Le système sans contact de Londres est apprécié pour la simplicité qu’il apporte aux déplacements, ainsi que pour la sélection automatique des meilleurs tarifs et le plafonnement des frais. Mais ces avantages sont-ils réellement liés à la carte bancaire ?
Dans son dernier rapport, Thomas Ableman, ancien directeur de la stratégie et de l’innovation chez Transport for London (TfL), affirme que sept des huit avantages appréciés par les usagers découlent du modèle londonien de paiement différé basé sur un compte, et non du sans contact en soi. L’avantage restant réside dans le fait de voyager avec un objet que les gens ont déjà sur eux. Lorsque le système londonien a été conçu, il s’agissait d’une carte bancaire. Aujourd’hui, c’est un smartphone.
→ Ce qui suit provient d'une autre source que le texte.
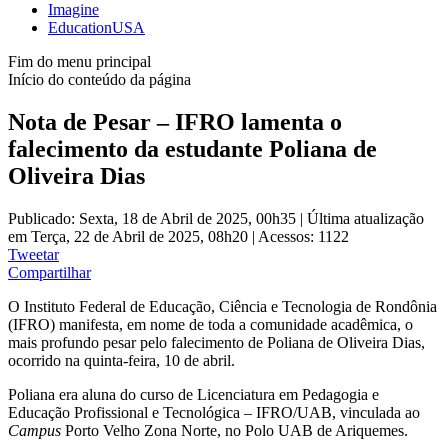
Imagine
EducationUSA
Fim do menu principal
Início do conteúdo da página
Nota de Pesar – IFRO lamenta o
falecimento da estudante Poliana de
Oliveira Dias
Publicado: Sexta, 18 de Abril de 2025, 00h35
|
Última atualização
em Terça, 22 de Abril de 2025, 08h20
|
Acessos: 1122
Tweetar
Compartilhar
O Instituto Federal de Educação, Ciência e Tecnologia de Rondônia
(IFRO) manifesta, em nome de toda a comunidade acadêmica, o
mais profundo pesar pelo falecimento de Poliana de Oliveira Dias,
ocorrido na quinta-feira, 10 de abril.
Poliana era aluna do curso de Licenciatura em Pedagogia e
Educação Profissional e Tecnológica – IFRO/UAB, vinculada ao
Campus
Porto Velho Zona Norte, no Polo UAB de Ariquemes.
Thomas plaide donc en faveur du « Digital Pay-As-You-Go » (DPAYG) : la même expérience sans effort, avec une détection complète des trajets, une communication en temps réel avec les usagers et moins d’infrastructures physiques. S'appuyant sur des exemples à l'échelle nationale en Suisse et au Danemark, le rapport propose aux autorités et aux opérateurs de transports publics en Europe et au-delà des conseils pratiques pour moderniser la billetterie de manière efficace, durable et à grande échelle.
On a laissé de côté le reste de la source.